Dataset entries:
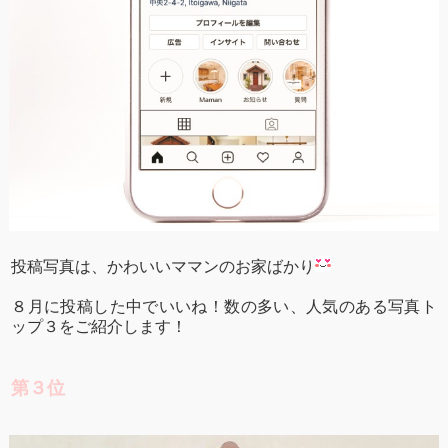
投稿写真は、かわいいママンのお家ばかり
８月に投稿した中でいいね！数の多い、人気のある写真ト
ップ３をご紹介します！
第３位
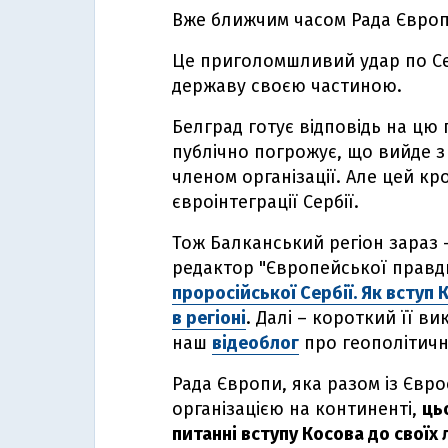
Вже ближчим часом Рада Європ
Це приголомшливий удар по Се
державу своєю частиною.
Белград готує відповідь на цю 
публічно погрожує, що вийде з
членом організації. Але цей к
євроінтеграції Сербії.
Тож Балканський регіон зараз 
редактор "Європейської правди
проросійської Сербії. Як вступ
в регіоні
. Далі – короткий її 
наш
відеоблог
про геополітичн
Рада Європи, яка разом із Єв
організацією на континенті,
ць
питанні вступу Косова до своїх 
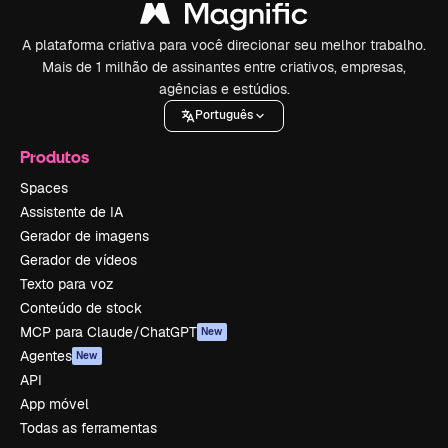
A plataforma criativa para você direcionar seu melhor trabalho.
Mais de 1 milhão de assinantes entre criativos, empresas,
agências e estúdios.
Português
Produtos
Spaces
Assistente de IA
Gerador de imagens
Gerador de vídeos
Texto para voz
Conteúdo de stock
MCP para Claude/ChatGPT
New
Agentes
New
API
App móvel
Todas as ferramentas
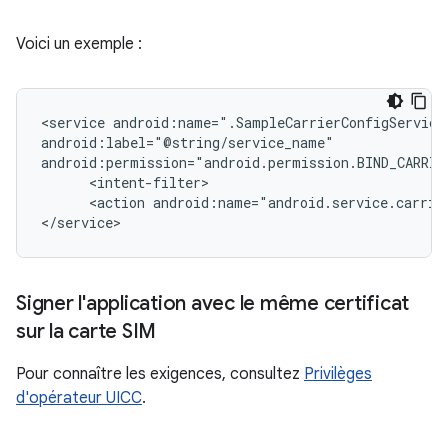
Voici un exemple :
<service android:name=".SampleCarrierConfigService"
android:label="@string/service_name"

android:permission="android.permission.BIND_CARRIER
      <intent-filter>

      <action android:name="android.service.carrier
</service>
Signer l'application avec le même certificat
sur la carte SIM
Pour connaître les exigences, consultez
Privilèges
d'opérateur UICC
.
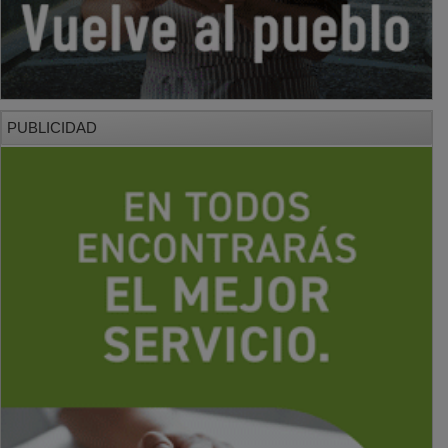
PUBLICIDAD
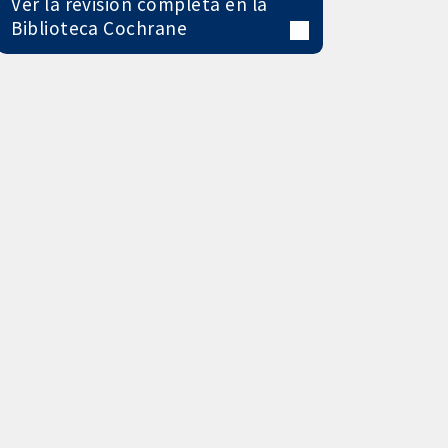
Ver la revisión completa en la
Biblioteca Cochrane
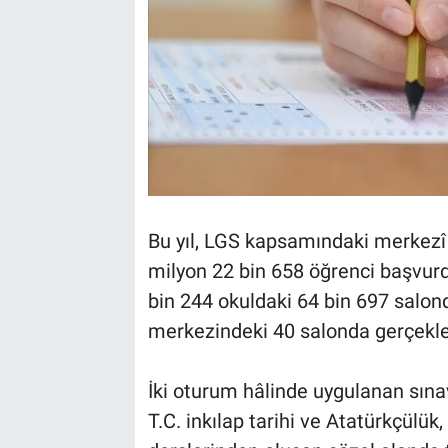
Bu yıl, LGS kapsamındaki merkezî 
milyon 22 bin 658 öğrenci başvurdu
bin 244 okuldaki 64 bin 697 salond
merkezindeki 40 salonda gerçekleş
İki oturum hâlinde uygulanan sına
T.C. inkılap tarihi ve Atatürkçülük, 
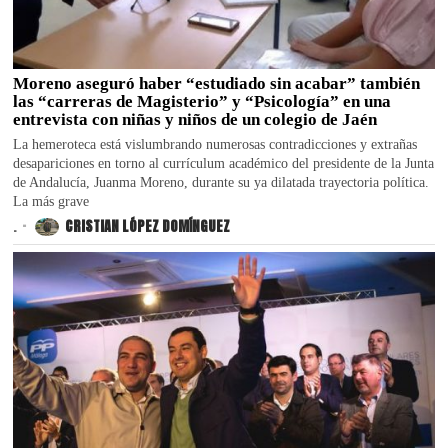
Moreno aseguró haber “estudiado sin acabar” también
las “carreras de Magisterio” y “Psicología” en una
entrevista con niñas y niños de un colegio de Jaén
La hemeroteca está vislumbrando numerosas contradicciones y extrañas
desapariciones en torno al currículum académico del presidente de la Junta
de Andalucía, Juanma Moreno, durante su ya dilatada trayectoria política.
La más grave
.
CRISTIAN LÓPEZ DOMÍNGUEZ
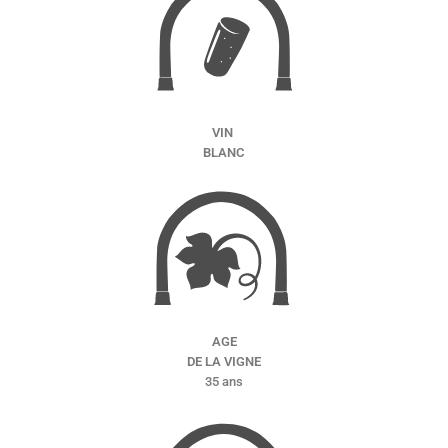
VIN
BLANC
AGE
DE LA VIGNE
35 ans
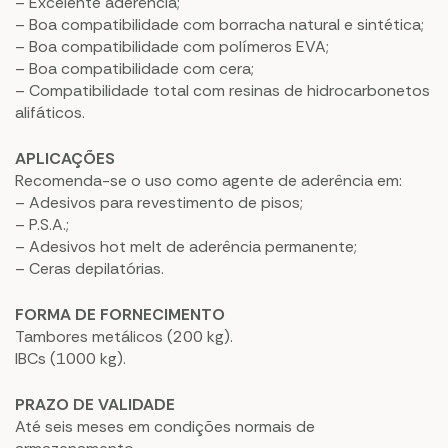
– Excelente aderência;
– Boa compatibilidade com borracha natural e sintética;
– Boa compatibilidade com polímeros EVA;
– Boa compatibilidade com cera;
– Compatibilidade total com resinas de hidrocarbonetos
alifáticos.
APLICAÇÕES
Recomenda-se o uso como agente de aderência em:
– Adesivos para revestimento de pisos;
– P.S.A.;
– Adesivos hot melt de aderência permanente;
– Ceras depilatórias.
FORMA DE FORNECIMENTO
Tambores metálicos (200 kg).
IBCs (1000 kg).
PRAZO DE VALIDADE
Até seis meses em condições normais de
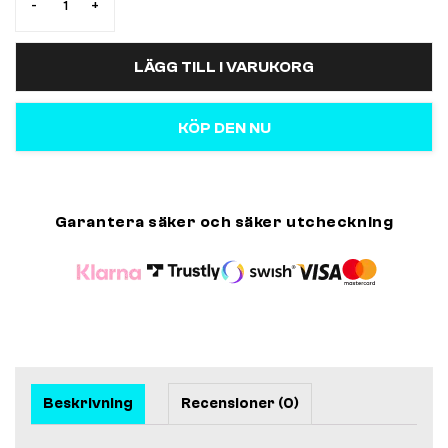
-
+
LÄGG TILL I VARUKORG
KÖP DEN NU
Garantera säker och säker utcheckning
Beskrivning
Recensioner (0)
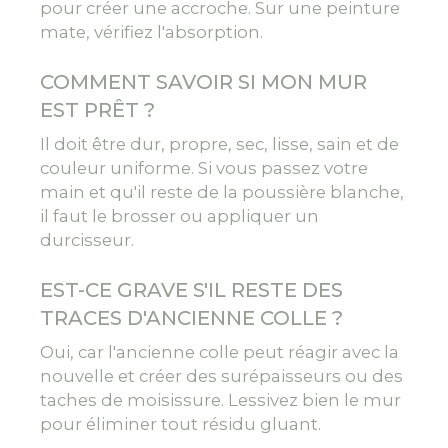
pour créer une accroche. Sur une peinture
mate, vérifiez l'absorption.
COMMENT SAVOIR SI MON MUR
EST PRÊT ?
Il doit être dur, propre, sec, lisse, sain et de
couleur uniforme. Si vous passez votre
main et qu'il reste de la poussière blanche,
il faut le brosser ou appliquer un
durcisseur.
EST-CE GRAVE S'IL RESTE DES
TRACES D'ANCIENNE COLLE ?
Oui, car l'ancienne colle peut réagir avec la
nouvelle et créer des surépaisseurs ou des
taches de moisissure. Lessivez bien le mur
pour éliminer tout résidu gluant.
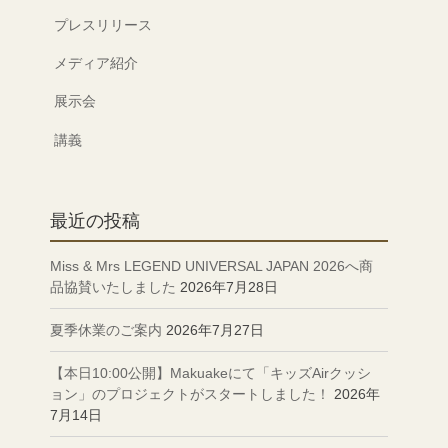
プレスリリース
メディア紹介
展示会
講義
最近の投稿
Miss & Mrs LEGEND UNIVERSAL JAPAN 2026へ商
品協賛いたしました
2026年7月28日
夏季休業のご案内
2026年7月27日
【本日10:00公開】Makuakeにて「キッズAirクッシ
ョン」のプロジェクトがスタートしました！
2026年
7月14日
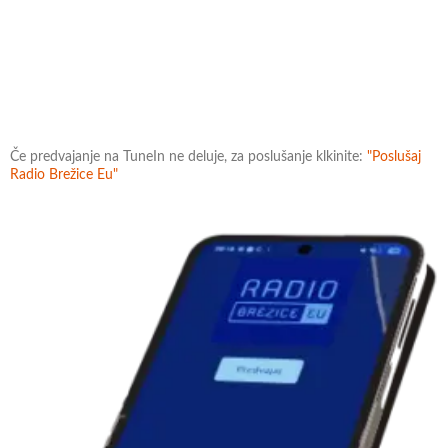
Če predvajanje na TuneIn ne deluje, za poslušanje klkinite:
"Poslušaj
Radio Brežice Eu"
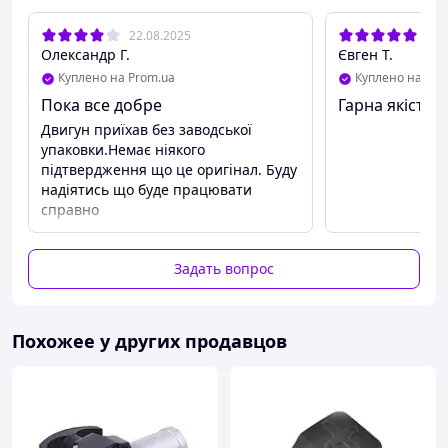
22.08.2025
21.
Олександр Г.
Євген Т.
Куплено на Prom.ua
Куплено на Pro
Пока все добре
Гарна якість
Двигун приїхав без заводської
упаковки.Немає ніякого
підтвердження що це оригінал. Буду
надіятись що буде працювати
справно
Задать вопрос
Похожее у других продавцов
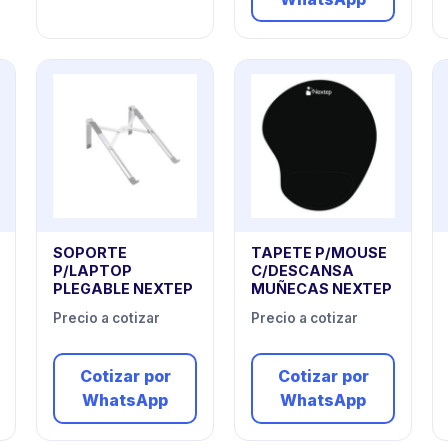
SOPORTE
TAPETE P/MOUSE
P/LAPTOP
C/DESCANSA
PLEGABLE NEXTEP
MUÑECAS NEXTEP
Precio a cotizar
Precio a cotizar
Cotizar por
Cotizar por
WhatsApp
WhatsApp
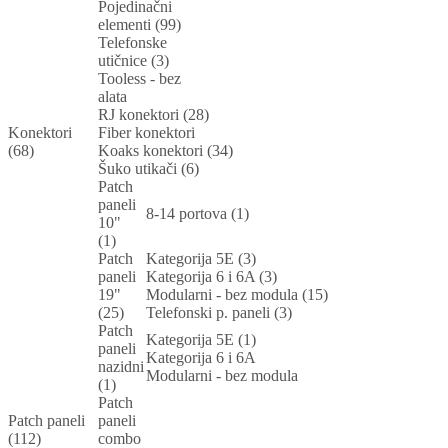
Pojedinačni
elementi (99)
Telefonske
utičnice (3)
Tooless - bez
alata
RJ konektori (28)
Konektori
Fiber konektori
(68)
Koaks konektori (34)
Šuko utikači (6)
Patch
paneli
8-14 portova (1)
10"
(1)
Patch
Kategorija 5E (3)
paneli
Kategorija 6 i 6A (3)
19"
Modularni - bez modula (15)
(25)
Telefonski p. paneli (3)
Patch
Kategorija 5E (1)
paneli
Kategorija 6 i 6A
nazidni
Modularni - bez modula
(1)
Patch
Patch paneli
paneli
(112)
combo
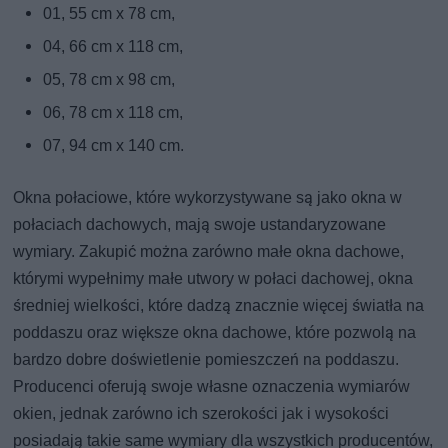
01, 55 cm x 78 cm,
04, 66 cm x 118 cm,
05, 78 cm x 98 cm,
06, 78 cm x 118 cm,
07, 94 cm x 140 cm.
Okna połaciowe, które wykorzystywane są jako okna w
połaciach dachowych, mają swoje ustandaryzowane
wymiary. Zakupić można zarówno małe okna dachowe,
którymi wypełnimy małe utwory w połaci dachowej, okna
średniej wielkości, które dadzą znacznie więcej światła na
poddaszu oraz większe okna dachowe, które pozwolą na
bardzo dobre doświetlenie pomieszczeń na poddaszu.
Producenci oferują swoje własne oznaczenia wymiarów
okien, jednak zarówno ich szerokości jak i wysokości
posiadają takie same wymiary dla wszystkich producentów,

# Task goal:
Find every line in the material above that contains the word "które", and copy each of those lines.

# Your solution:
Okna połaciowe, które wykorzystywane są jako okna w
średniej wielkości, które dadzą znacznie więcej światła na
poddaszu oraz większe okna dachowe, które pozwolą na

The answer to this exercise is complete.